When we leave this earth, we cross from one stage of life to another, we shall
be baptised into a new life. We cannot envisage what it will be like, but I have
a feeling that it will not be sitting round all day listening to angels play
harps. Gerard Hughes tells the story of a friend called Ursula Burton who was
diagnosed with cancer. “Ursula had already befriended death”, he writes, “and
had discovered such inner peace that she was able to appreciate the present
moment to the full. If we are going to enjoy life to the full and enjoy every
moment, we need to practice detachment, we need to befriend death”. What a
paradox!, “it is the wisdom of God”, he says.
“I met Ursula a few weeks before she died”, he goes on, “She told me not to let
them put ‘may she rest in peace’ on her tombstone. ‘I have no intention of
resting in peace’, she said. “What do you intend doing”, I asked. ‘I want to be
with people who are crossing from this stage of life to the next, helping those
who are dying to move into their new life”.
To be alive is to live intensely “in the present moment, in the present time”,
writes Brother Roger, “to allow God to bring life to our dry bones”. And Jesus
was intensely alive, aware of what others failed to notice. “To be alive”, says
John Taylor, “is to see ordinary things in an extraordinary way, to be sensitive
to new truth, to respond flexibly to unforeseen demands, to be wide open to
people”.
To be wide open, not withdrawn, to live fully in the moment. If you’re carrying
a full glass of water and someone brushes up against you, knocks your arm, it’s
likely that some of that water will spill on the other person. Likewise, if we
are alive to Christ, than whenever we brush up against another person, something
of Christ will “spill” onto that person.
It’s Friday. but Sunday’s coming. Tony Campolo wrote a book with that title.
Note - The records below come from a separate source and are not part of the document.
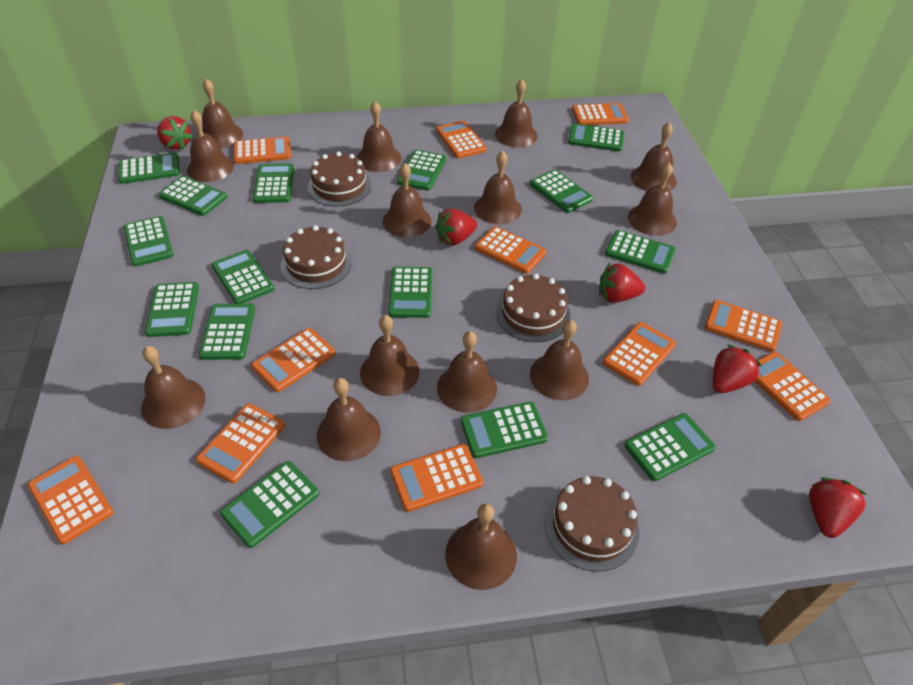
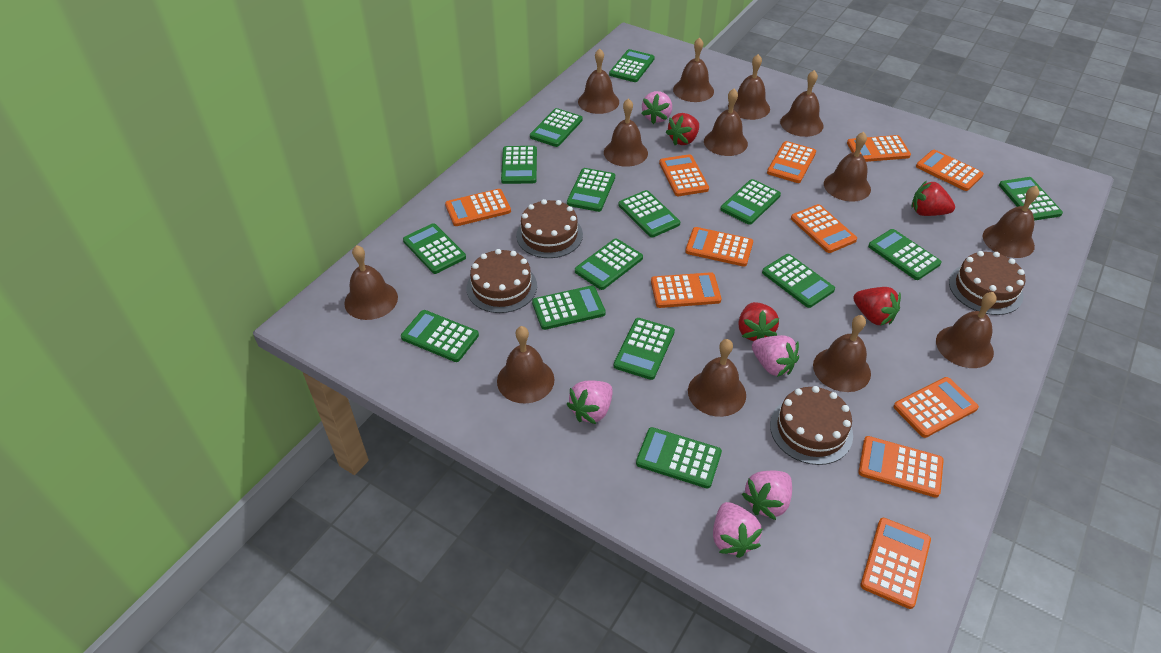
brown bell: [141,346,205,429] [187,110,234,182] [202,79,243,148] [317,378,381,461] [357,102,401,172] [360,315,420,396] [383,163,432,237] [437,331,497,413] [445,504,517,590] [474,151,522,224] [495,79,538,147] [530,320,589,400] [628,162,677,236] [631,122,676,191] = 14 -> [344,245,398,320] [497,326,555,404] [578,48,619,114] [604,98,648,167] [673,37,714,102] [688,339,746,417] [704,89,748,156] [728,54,770,120] [780,70,824,137] [813,315,871,392] [824,132,871,202] [936,292,997,368] [983,186,1039,258] = 13
pink strawberry: none = 0 -> [567,380,613,424] [641,91,672,124] [713,502,763,558] [742,470,792,520] [752,335,799,377] = 5
red strawberry: [157,116,193,150] [435,208,477,246] [599,263,645,303] [713,344,762,393] [809,477,867,538] = 5 -> [666,113,699,145] [738,302,779,341] [853,287,901,326] [911,181,955,216] = 4

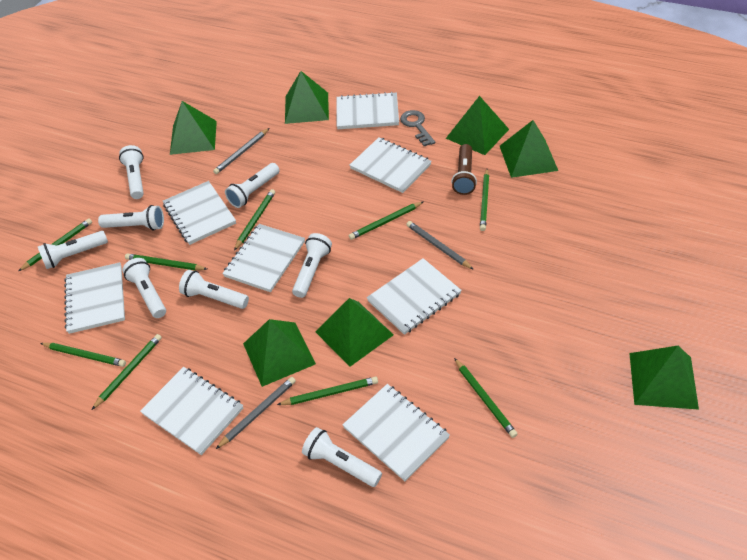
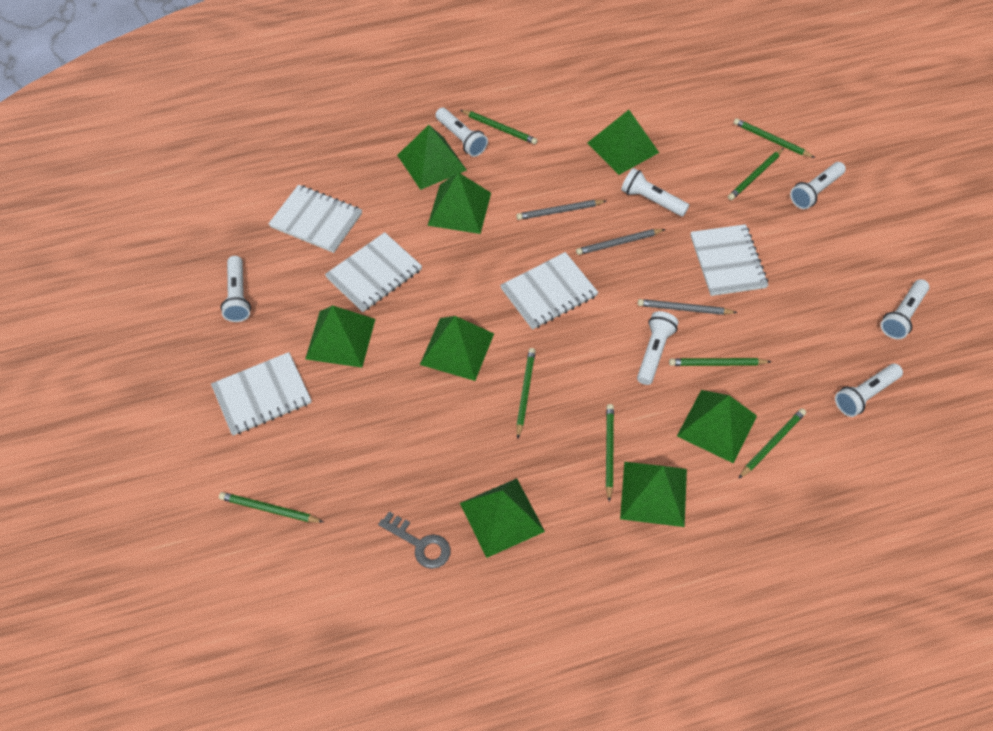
brown flashlight: [451,144,477,195] = 1 -> none = 0
green pencil: [18,219,92,271] [40,343,126,367] [92,334,162,410] [125,254,207,271] [234,189,275,251] [277,377,378,405] [349,201,424,240] [454,358,517,438] [480,169,489,231] = 9 -> [219,492,323,523] [461,110,538,144] [516,348,536,439] [606,404,614,502] [669,358,772,366] [728,148,784,200] [734,118,815,158] [738,408,806,479] = 8
green pyramid: [170,101,217,155] [243,319,316,387] [285,71,329,124] [315,298,394,367] [446,96,509,155] [500,120,558,178] [629,346,699,410] = 7 -> [305,305,375,368] [397,125,467,190] [420,316,494,381] [428,172,491,234] [460,478,545,558] [588,110,659,175] [620,462,687,527] [677,390,757,464] = 8
white flashlight: [38,231,108,269] [98,205,164,231] [119,145,144,199] [122,258,166,318] [179,270,249,309] [225,163,279,208] [292,233,332,298] [302,427,382,487] = 8 -> [221,256,251,322] [435,108,488,157] [621,168,689,216] [637,311,678,385] [790,162,846,209] [835,364,903,417] [881,279,929,339] = 7
white notebook: [64,262,125,334] [140,367,243,455] [163,181,236,245] [222,224,305,292] [337,92,399,129] [342,384,450,481] [350,137,431,193] [367,258,462,335] = 8 -> [211,352,312,436] [268,185,362,253] [325,232,422,312] [500,252,598,330] [690,224,768,296] = 5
“Why is it called Good Friday?” is a question that I suppose we have all asked
at times and probably been asked. I don’t know the theologically correct answer
to that, but it seems to me that we can call today Good Friday because what
happened on that day was a supreme act of love, costly sacrificial love, part of
the ongoing work of God’s creation. This is God of Love Friday. We can call it
good because God’s will was done, and because Friday is followed by Sunday, the
cross followed by the resurrection
Eternal life, the Kingdom of God, shining through the cross and the risen Lord.
The characteristic of God’s kingdom can only be love. It is that Kingdom that
God invites us to help build. His love invites us to let our soul live, as Jesus
lives. “The call that the Gospels address to us all”, says Brother Roger, is
“Leave worry behind, leave hopelessness behind, let your soul live”.
Our soul lives, because of the love that God shows us, a God who so loved the
world that He gave his only Son Jesus, who, in the words of a hymn we sing over
Easter, carried a world of violence and pain, but who is risen, is alive, that
whoever believes in him should not perish but have eternal life.